I was playing in Philadelphia last year and this really great guy had set up a house show for me, and there was an air conditioning unit right next to me, and my voice wasn’t working quite well for a couple of days. And [my voice] would sound good for the first song or two, and then it would just completely go out. But I was singing quietly and it was working fine, and then this insane loud air conditioning came on. So I decided to play a version of “Compressor Repair” in which I screamed it like a metal song.

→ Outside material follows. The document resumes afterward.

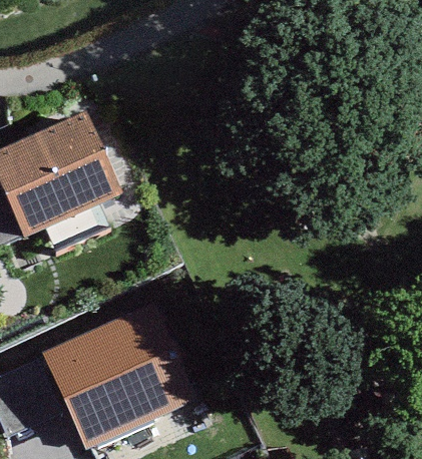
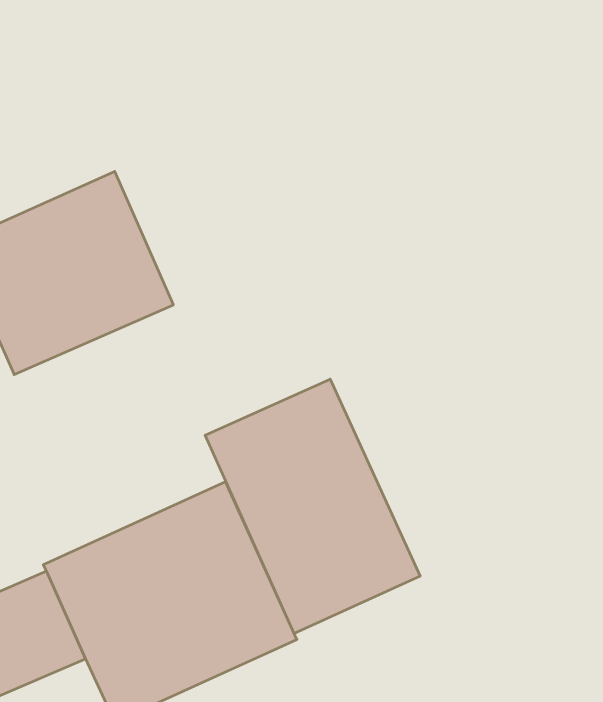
building: none -> [205,379,420,634]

It was funny, but in a way that I think could have ruined the show if… I didn’t take it seriously, but I meant it. I know it seemed ridiculous, but I think that’s an example of me responding to the situational cue in the same way that I respond to a mental cue and sort of free-associatively rolling with it. “How can I flip this horrible situation that I’m in where my voice sounds terrible and there’s a loud unit next to me? Oh, I can pick a song about air conditioners and I can scream it.”
Chad Matheny Recommends:
The Deutschlandticket: For about $50/month, you can ride every form of public transportation in Germany fare-free, including medium-distance regional trains. It turns the entire country into a transit free-for-all.
Libraries. I am typing this from the Pilsen branch of the Chicago Public Library. The space is quiet and free of insidious pop music, the other people here are focused and serious, the environment encourages quiet focus, and like all libraries it is free and open to the public.
Getting a graduate degree from a public university in Europe: It’s often cheap or even free, and many programs are taught in English.
Applying for artist grants from the state: There are more of them than you’d think, they often come with few or no strings attached, and they often have game-changingly-large payouts. Give it a shot.
Voting: Why? Because all of the four things I mention above are dependent on public sphere, which erodes without participation and advocacy from cultural communities. Many people who I otherwise admire and whose views I otherwise share don’t vote, because no party or candidate represents their views precisely. In so choosing they cede power to other interests. They are defeating themselves and encouraging sub-optimal outcomes for their (and many other) communities.